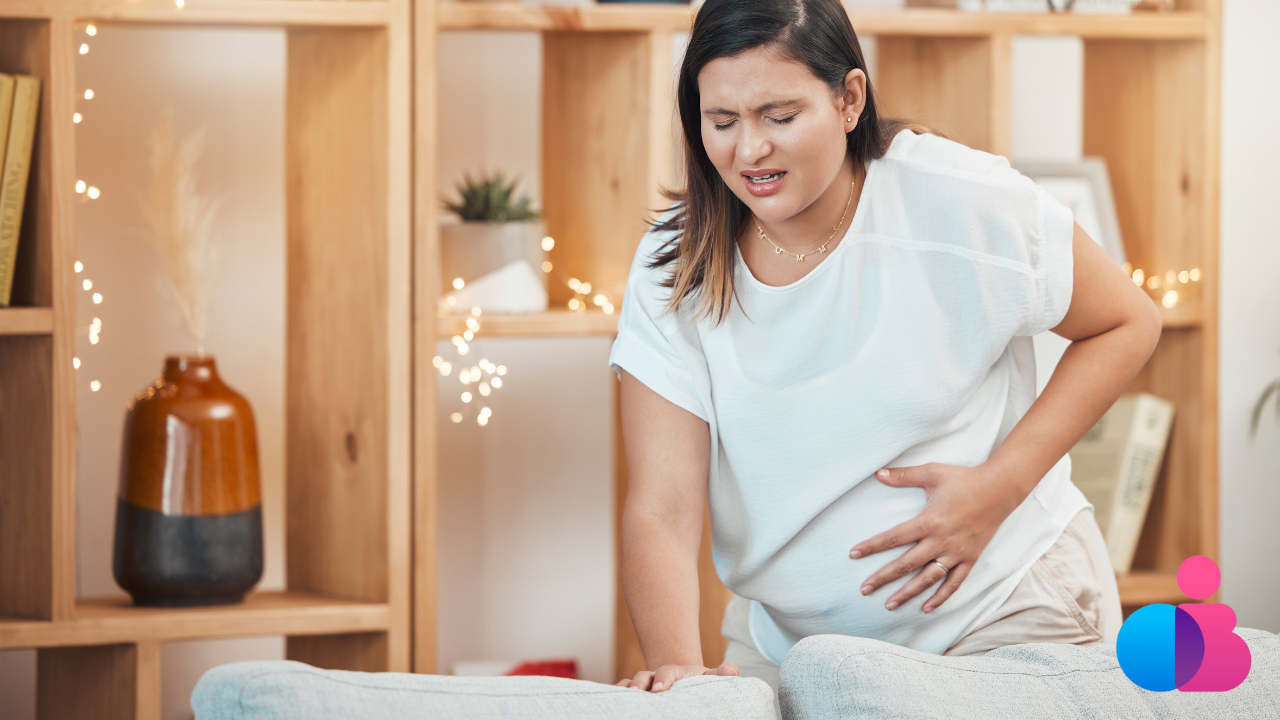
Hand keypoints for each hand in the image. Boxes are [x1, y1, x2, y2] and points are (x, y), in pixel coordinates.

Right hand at [615, 662, 738, 691]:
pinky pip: (621, 692)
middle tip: (640, 694)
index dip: (664, 679)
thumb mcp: (710, 678)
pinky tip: (615, 703)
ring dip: (626, 690)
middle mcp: (656, 676)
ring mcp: (644, 685)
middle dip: (640, 684)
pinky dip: (616, 694)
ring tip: (624, 700)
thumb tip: (731, 671)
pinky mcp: (635, 694)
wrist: (683, 684)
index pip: (668, 672)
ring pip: (630, 684)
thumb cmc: (698, 683)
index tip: (660, 690)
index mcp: (675, 673)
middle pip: (644, 676)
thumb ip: (720, 674)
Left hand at [848, 463, 1021, 613]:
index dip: (871, 546)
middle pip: (906, 565)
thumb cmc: (964, 479)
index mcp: (929, 522)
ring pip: (928, 579)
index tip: (853, 554)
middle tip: (864, 589)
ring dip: (908, 593)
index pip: (893, 538)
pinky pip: (954, 583)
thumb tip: (877, 473)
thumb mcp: (932, 473)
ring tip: (889, 605)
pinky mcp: (970, 559)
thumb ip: (904, 475)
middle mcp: (941, 542)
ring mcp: (956, 553)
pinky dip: (941, 597)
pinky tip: (927, 608)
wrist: (1000, 490)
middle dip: (883, 578)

◇ ◇ ◇ ◇ ◇ ◇ ◇

__What you have to do__:
The response should be the lines from the one containing "pinky pip: (954, 583)" through the last line of the data, set down exactly and with no other line.

__Task response__:
pinky pip: (954, 583)
thumb tip: (877, 473)
thumb mcp: (932, 473)
ring tip: (889, 605)
pinky mcp: (970, 559)
thumb ip: (904, 475)
middle mcp: (941, 542)
ring mcp: (956, 553)
pinky dip: (941, 597)
pinky tip: (927, 608)
wrist: (1000, 490)
middle dip: (883, 578)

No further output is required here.